### Text section
Frankly the report is pathetic. If profits have slumped nearly 40% for the sixth consecutive quarter it’s like a homeless man winning a foot race against a millionaire. Sure he came in first but it’s back to holding cardboard signs on the corner while the millionaire climbs back into his Ferrari where his supermodel girlfriend is there to stroke his, uh, ego.
Yours is the most profound comment I have ever heard of. Thumbs up!
Samsung doesn’t have any issue selling phones, don’t kid yourself.
No, don’t kid yourself. Samsung sales are pitiful at best and losing marketshare like a rock and there quarterly earnings point that out quite clearly.
That must be why they went against their fanbase to copy the iPhone 6 for the new Galaxy 6S, even getting rid of microSD slots, removable batteries, etc. If they were doing so well, they wouldn’t be taking away from their customers to try and copy the bigger company.
Shipping to stores to collect dust, congrats Samsung. Meanwhile Apple ships to customers who have already bought all of there products. I really don’t see how this headline is really worth anything when you know Samsung sales suck and Apple’s sales are through the roof at record levels. It may have meant something before, but not anymore. Shipping doesn’t equal sales and sales is what really matters for the bottom line.

### Things to do
A: Reproduce the discussion of Samsung's sales from "Frankly the report" to "phones, don’t kid yourself.".
B: Carry the discussion of Samsung's sales forward, starting after its final sentence.

### Data extract
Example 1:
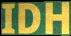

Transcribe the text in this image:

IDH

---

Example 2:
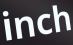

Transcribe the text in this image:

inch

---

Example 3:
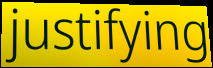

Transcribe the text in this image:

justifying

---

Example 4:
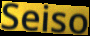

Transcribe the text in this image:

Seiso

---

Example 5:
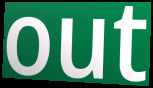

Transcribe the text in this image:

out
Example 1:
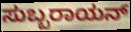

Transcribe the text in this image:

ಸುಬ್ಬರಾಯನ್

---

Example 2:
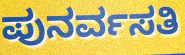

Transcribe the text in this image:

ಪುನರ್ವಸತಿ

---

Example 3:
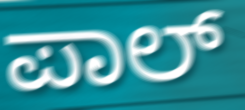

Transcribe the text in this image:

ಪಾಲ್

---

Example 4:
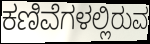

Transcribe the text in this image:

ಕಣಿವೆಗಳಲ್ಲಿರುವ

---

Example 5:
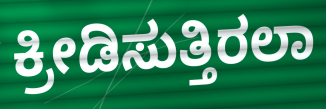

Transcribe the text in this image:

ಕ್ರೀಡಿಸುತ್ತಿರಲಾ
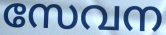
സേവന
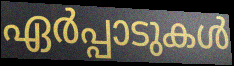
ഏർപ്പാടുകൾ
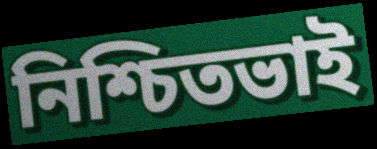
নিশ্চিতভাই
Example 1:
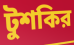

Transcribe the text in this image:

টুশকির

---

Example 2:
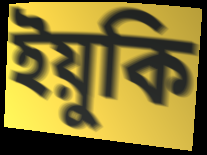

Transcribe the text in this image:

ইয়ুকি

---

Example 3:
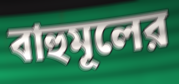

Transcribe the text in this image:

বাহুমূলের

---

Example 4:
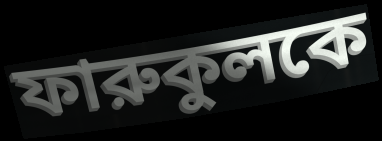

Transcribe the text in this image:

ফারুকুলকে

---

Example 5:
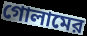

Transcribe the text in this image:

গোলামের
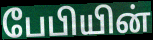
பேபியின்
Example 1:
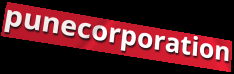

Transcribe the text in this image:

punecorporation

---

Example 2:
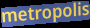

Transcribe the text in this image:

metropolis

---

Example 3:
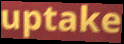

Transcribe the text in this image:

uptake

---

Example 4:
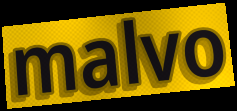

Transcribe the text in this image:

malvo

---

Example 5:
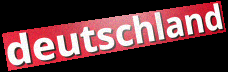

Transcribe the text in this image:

---

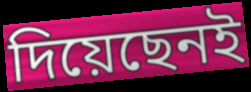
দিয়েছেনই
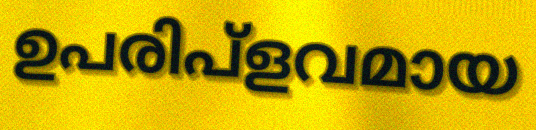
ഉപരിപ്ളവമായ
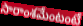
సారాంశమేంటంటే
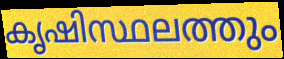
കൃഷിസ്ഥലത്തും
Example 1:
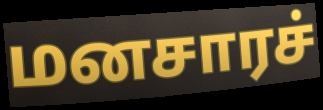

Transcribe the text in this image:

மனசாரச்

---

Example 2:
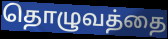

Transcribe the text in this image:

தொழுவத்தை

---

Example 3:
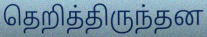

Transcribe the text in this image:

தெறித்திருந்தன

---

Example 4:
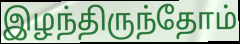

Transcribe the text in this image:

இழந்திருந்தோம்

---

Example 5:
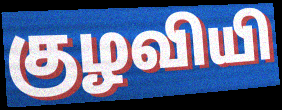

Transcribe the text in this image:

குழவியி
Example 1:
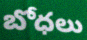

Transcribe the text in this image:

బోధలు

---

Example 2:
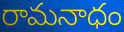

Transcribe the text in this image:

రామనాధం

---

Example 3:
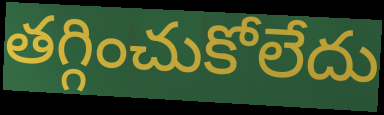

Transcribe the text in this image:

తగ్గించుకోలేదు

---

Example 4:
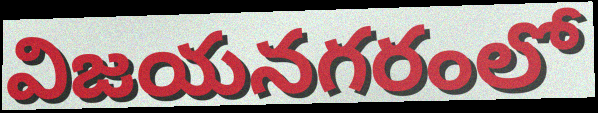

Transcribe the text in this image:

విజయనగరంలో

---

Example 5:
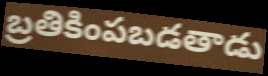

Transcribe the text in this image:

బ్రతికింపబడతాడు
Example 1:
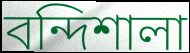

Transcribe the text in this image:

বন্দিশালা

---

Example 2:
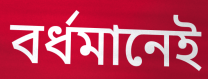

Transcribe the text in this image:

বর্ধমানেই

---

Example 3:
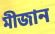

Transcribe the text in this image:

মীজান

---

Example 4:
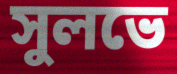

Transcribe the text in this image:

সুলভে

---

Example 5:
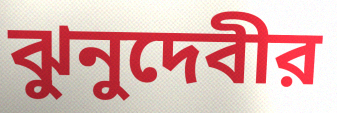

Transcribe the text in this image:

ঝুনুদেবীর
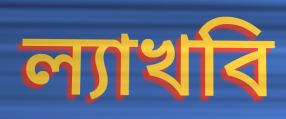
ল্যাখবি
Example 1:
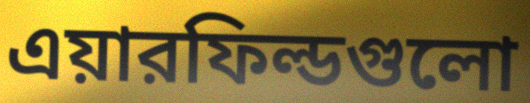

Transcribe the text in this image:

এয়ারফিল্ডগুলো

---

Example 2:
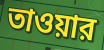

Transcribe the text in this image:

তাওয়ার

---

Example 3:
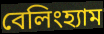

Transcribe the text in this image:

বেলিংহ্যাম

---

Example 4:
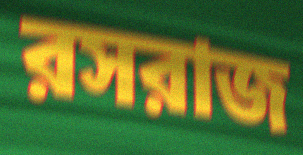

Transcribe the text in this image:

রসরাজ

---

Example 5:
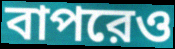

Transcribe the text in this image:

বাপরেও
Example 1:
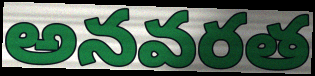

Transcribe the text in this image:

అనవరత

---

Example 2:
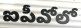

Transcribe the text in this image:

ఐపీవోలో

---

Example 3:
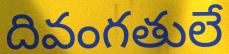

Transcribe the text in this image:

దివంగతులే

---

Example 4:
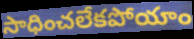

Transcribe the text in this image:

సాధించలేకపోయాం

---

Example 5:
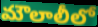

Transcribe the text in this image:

* * *

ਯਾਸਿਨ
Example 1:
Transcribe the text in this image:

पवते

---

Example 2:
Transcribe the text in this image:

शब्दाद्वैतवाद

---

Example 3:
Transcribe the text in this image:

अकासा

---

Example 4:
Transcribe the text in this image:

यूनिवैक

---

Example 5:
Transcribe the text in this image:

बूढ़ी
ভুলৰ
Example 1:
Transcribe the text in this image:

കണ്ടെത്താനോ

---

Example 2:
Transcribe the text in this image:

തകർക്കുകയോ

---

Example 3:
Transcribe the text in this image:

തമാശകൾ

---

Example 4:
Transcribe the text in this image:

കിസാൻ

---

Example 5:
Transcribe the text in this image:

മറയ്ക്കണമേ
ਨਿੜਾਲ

### Solved tasks
A:
Frankly the report is pathetic. If profits have slumped nearly 40% for the sixth consecutive quarter it’s like a homeless man winning a foot race against a millionaire. Sure he came in first but it’s back to holding cardboard signs on the corner while the millionaire climbs back into his Ferrari where his supermodel girlfriend is there to stroke his, uh, ego.
Yours is the most profound comment I have ever heard of. Thumbs up!
Samsung doesn’t have any issue selling phones, don’t kid yourself.

B:
Schmucksung has been shamelessly copying Apple for years. There is no need to battle in courts to try ban imports of their phones. Consumers speak louder than lawyers – they finally realize that Schmucksung brings nothing innovative to the table. Its not only them btw – whole Android platform is stale: lolipoop with material design – that’s most “innovation” coming out of Google in two years. They always want to be first to bring features instead of focusing on being the first where it matters. They introduced all those features that fandroids are claiming Apple is catching up to. But they were introduced when either hardware was not there or there was no practical use for them, and they fell by the side as irrelevant. Plus to get to one feature, one needs to scourge through endless menus that Google calls customization. Now Android is out of ideas and focus. Apple’s strategy to stay the course and gradually add features in pace with usefulness is proving to be a winner once again!
Buy one, get one free. That counts as two purchases, right?
I’d like to see Samsung copy Apple and report units sold, not units shipped. A recent report had a South Korean retailer with a lot of GS6s in stock but selling more iPhones. Taking up shelf space is somewhat different than putting cash in the till.